There are some limitations in this study. We suppose S. aureus isolation rates in this study reflect the isolation rates in the general population because most dental patients live at home. However, dental patients are undergoing oral treatment, so their situation may not necessarily be the same as that of the general population. It is expected that further studies with dental patients at other facilities and the studies from general volunteers will help to determine if the results of this study show a general trend. In addition, to investigate the S. aureus clonal association between the oral and nasal cavities, we utilized the criteria for an intra-facility transmission study because there are no obvious criteria regarding oral-nasal transmission. Further study will be required to clarify this association.

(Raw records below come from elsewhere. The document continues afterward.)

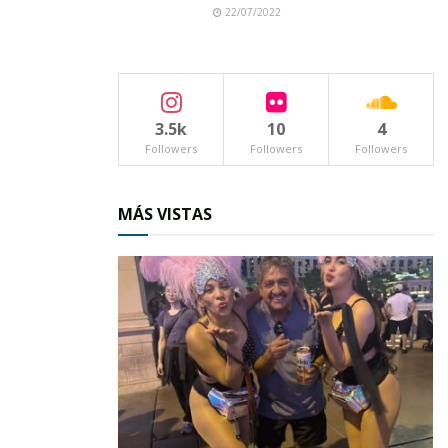
22/07/2022
3.5k
10
4
Followers
Followers
Followers
MÁS VISTAS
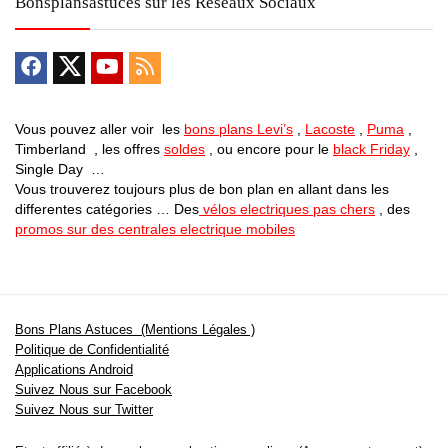
Bonsplansastuces sur les Reseaux Sociaux
Vous pouvez aller voir les
bons plans Levi’s
,
Lacoste
,
Puma
,
Timberland , les offres
soldes
, ou encore pour le
black Friday
,
Single Day …
Vous trouverez toujours plus de bon plan en allant dans les
differentes catégories … Des
vélos electriques pas chers
, des
promos sur des centrales electrique mobiles
Bons Plans Astuces (Mentions Légales )
Politique de Confidentialité
Applications Android
Suivez Nous sur Facebook
Suivez Nous sur Twitter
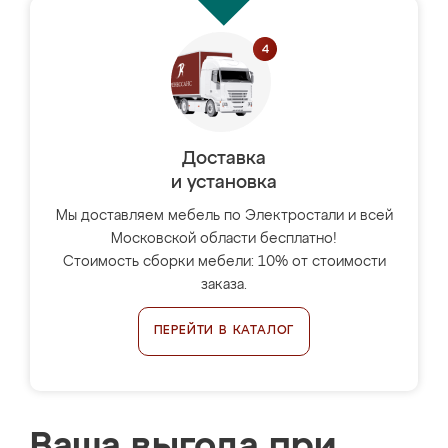
Доставка
и установка
Мы доставляем мебель по Электростали и всей
Московской области бесплатно!
Стоимость сборки мебели: 10% от стоимости
заказа.
ПЕРЕЙТИ В КАТАЛОГ
Ваша выгода при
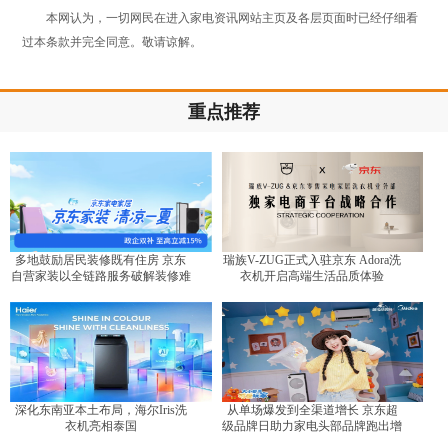
本网认为，一切网民在进入家电资讯网站主页及各层页面时已经仔细看
过本条款并完全同意。敬请谅解。
重点推荐
多地鼓励居民装修既有住房 京东
瑞族V-ZUG正式入驻京东 Adora洗
自营家装以全链路服务破解装修难
衣机开启高端生活品质体验
题
深化东南亚本土布局，海尔Iris洗
从单场爆发到全渠道增长 京东超
衣机亮相泰国
级品牌日助力家电头部品牌跑出增
长曲线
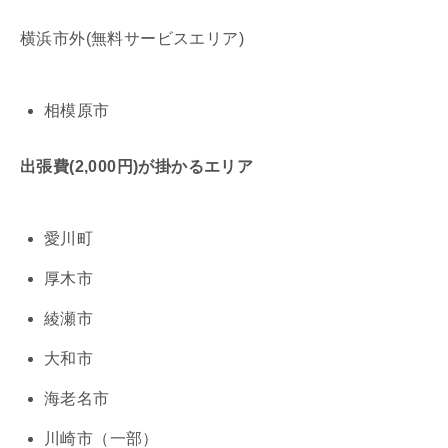
横浜市外(無料サービスエリア)
相模原市
出張費(2,000円)が掛かるエリア
愛川町
厚木市
綾瀬市
大和市
海老名市
川崎市（一部）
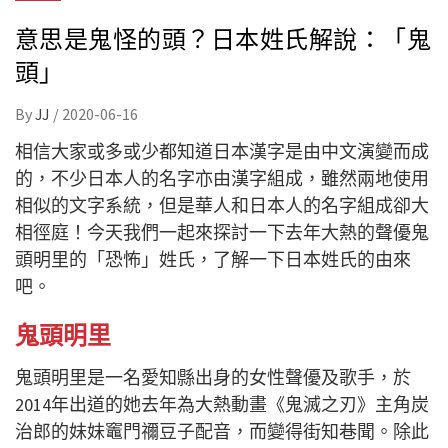
意思是鬼怪的頭？日本姓氏解說：「鬼
頭」
By
JJ
/
2020-06-16
相信大家或多或少都知道日本漢字是由中文演變而成
的，不少日本人的名字亦由漢字組成，雖然兩地使用
相似的文字系統，但是華人和日本人的名字組成卻大
相徑庭！今天我們一起來探討一下去年大熱的聲優鬼
頭明里的「恐怖」姓氏，了解一下日本姓氏的由來
吧。
鬼頭明里
鬼頭明里是一名愛知縣出身的女性聲優及歌手，於
2014年出道的她去年為大熱動畫《鬼滅之刃》主角炭
治郎的妹妹竈門禰豆子配音，而變得街知巷聞。除此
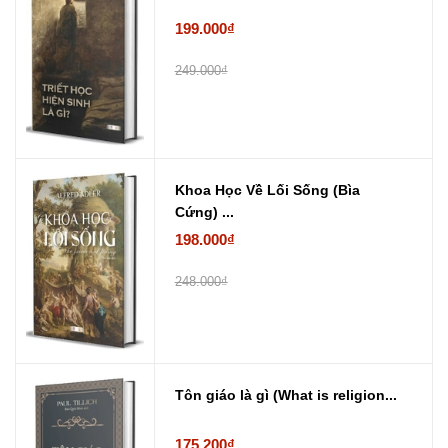
199.000₫
249.000₫
Khoa Học Về Lối Sống (Bìa
Cứng) ...
198.000₫
248.000₫
Tôn giáo là gì (What is religion...
175.200₫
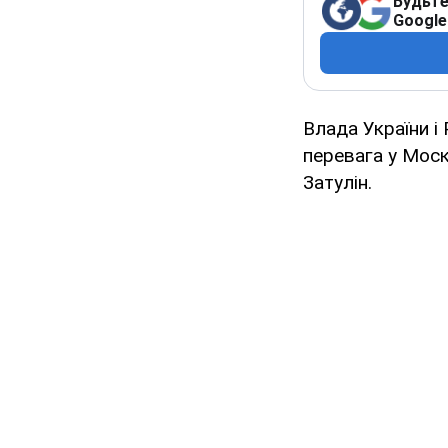
Будьте
Google
Влада України і
перевага у Моск
Затулін.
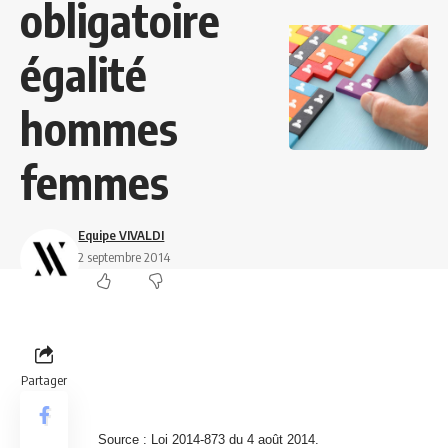
obligatoire
égalité
hommes
femmes
Equipe VIVALDI
2 septembre 2014
Partager
Source : Loi 2014-873 du 4 août 2014.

In conclusion, we isolated S. aureus and MRSA from the oral and nasal cavities of 504 dental patients and isolated 62 S. aureus and nine MRSA strains from the oral cavity and 112 S. aureus and 21 MRSA strains from the nasal cavity. Statistical analysis of the patients’ clinical information revealed a correlation between S. aureus isolation in the oral cavity and denture wear. Since a certain percentage of MRSA is present in the oral cavity of dental patients, attention should be given to the spread of infection from patients to health care workers or other patients during dental treatment and other medical procedures.